The Week-by-Week Syllabus
This path is designed to build your skills progressively, ensuring a deep understanding of each concept before moving on.
Week 1: Python Refresher and OOP Concepts
What to learn: Focus on Python basics, data types, functions, and Object-Oriented Programming with classes and inheritance.
Why this comes before the next step: A solid understanding of Python’s OOP allows for cleaner code organization and better data manipulation practices.
Mini-project/Exercise: Build a simple class-based inventory system to manage product data.
Week 2: Data Structures and Algorithms
What to learn: Explore lists, dictionaries, sets, and tuples. Learn about sorting algorithms and time complexity.
Why this comes before the next step: Understanding data structures improves how you manage data for analysis and optimizes performance.
Mini-project/Exercise: Create a program that sorts and organizes a dataset using different algorithms.
Week 3: Introduction to Pandas
What to learn: Get started with Pandas, learning how to read, manipulate, and write data using DataFrames.
Why this comes before the next step: Mastering Pandas is crucial for data analysis, as it is the primary library for handling datasets.
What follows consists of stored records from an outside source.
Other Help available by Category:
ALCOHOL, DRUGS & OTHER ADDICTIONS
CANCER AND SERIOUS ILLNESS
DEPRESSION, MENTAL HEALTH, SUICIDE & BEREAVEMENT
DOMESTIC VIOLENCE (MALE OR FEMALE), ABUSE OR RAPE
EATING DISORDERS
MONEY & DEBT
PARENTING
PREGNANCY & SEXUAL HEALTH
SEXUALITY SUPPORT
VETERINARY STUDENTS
Mini-project/Exercise: Analyze a sample CSV file to compute summary statistics.
Week 4: Data Cleaning Techniques
What to learn: Learn about data cleaning methods, handling missing values, and data normalization techniques in Pandas.
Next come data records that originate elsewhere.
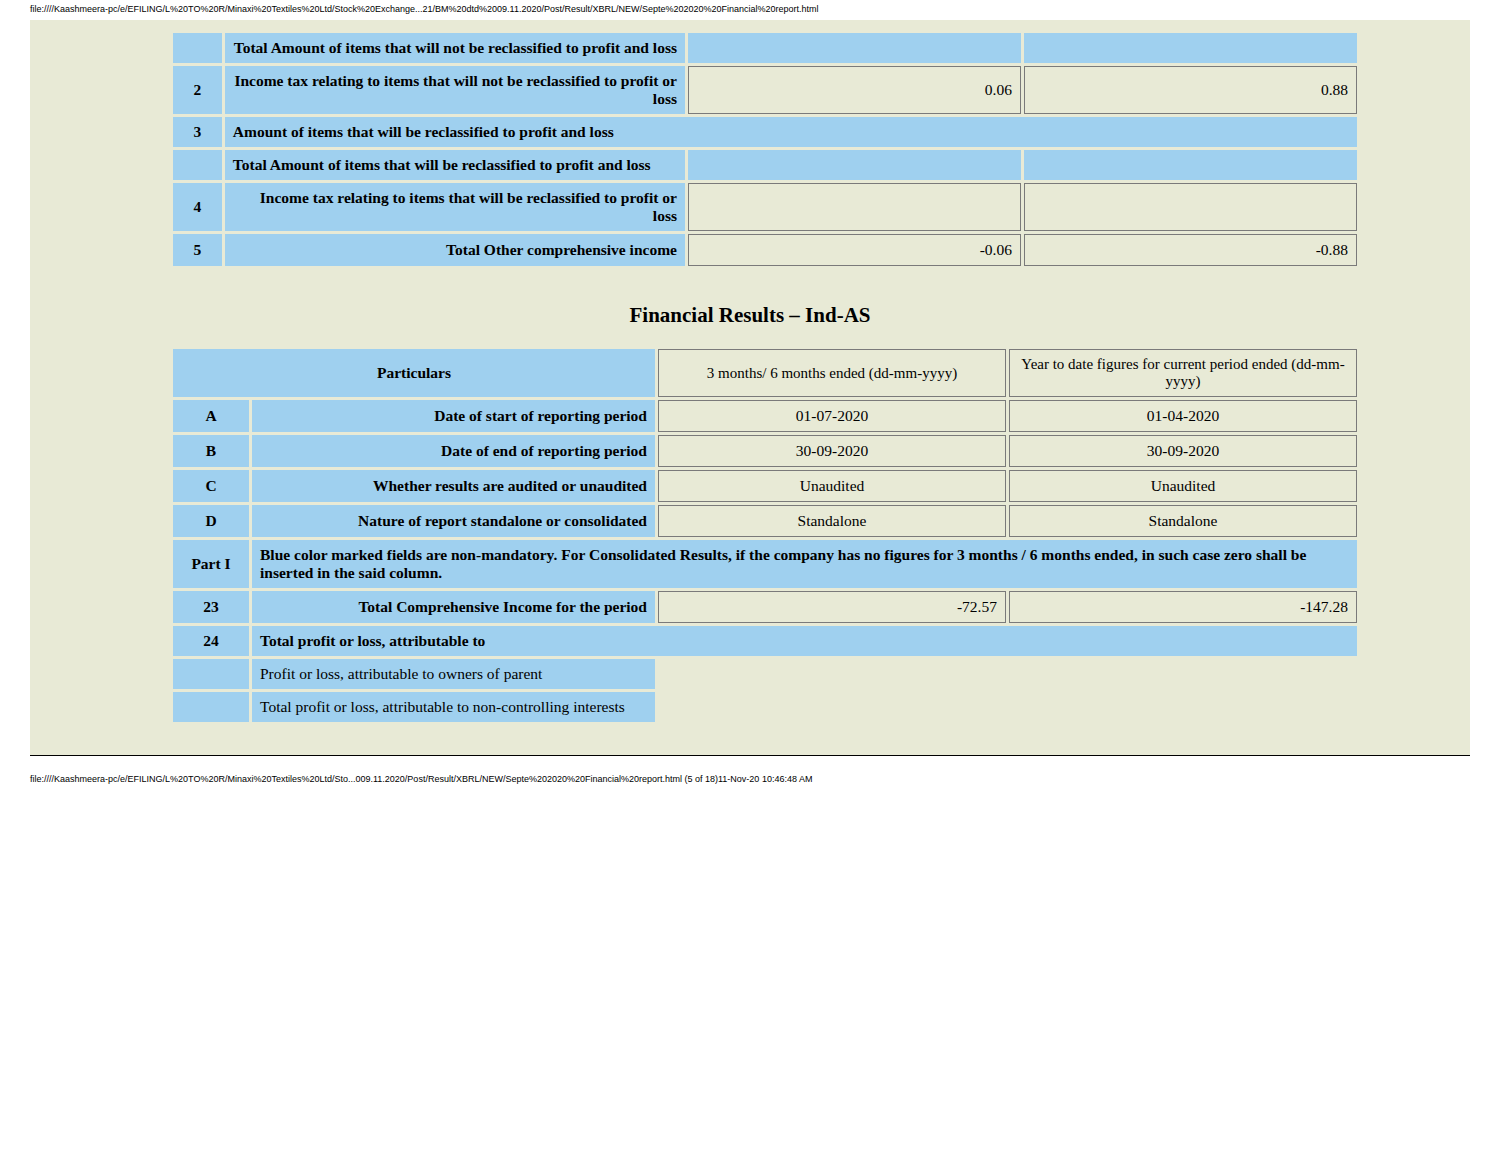file:////Kaashmeera-pc/e/EFILING/L%20TO%20R/Minaxi%20Textiles%20Ltd/Stock%20Exchange...21/BM%20dtd%2009.11.2020/Post/Result/XBRL/NEW/Septe%202020%20Financial%20report.html
| | Total Amount of items that will not be reclassified to profit and loss | | |
| 2 | Income tax relating to items that will not be reclassified to profit or loss | 0.06 | 0.88 |
| 3 | Amount of items that will be reclassified to profit and loss |
| | Total Amount of items that will be reclassified to profit and loss | | |
| 4 | Income tax relating to items that will be reclassified to profit or loss | | |
| 5 | Total Other comprehensive income | -0.06 | -0.88 |
Financial Results – Ind-AS
| Particulars | 3 months/ 6 months ended (dd-mm-yyyy) | Year to date figures for current period ended (dd-mm-yyyy) |
| A | Date of start of reporting period | 01-07-2020 | 01-04-2020 |
| B | Date of end of reporting period | 30-09-2020 | 30-09-2020 |
| C | Whether results are audited or unaudited | Unaudited | Unaudited |
| D | Nature of report standalone or consolidated | Standalone | Standalone |
| Part I | Blue color marked fields are non-mandatory. For Consolidated Results, if the company has no figures for 3 months / 6 months ended, in such case zero shall be inserted in the said column. |
| 23 | Total Comprehensive Income for the period | -72.57 | -147.28 |
| 24 | Total profit or loss, attributable to |
| | Profit or loss, attributable to owners of parent | | |
| | Total profit or loss, attributable to non-controlling interests | | |
file:////Kaashmeera-pc/e/EFILING/L%20TO%20R/Minaxi%20Textiles%20Ltd/Sto...009.11.2020/Post/Result/XBRL/NEW/Septe%202020%20Financial%20report.html (5 of 18)11-Nov-20 10:46:48 AM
Why this comes before the next step: Clean data is essential for accurate analysis; knowing how to handle it will save time and improve your results.
Mini-project/Exercise: Clean a messy dataset and prepare it for analysis.
Week 5: Data Visualization with Matplotlib and Seaborn
What to learn: Use Matplotlib and Seaborn to create visual representations of data and understand the importance of data storytelling.
Why this comes before the next step: Visualization is key in data analysis, allowing you to communicate findings effectively.
Mini-project/Exercise: Visualize the insights gathered from your cleaned dataset using both libraries.
Week 6: Statistical Analysis and Insights
What to learn: Introduce basic statistical concepts and apply them to your dataset for deeper insights.
Why this comes before the next step: A solid grasp of statistics enhances your analytical capabilities and the ability to interpret results.
Mini-project/Exercise: Conduct a full analysis on your dataset, including visualizations and statistical findings, and present the results.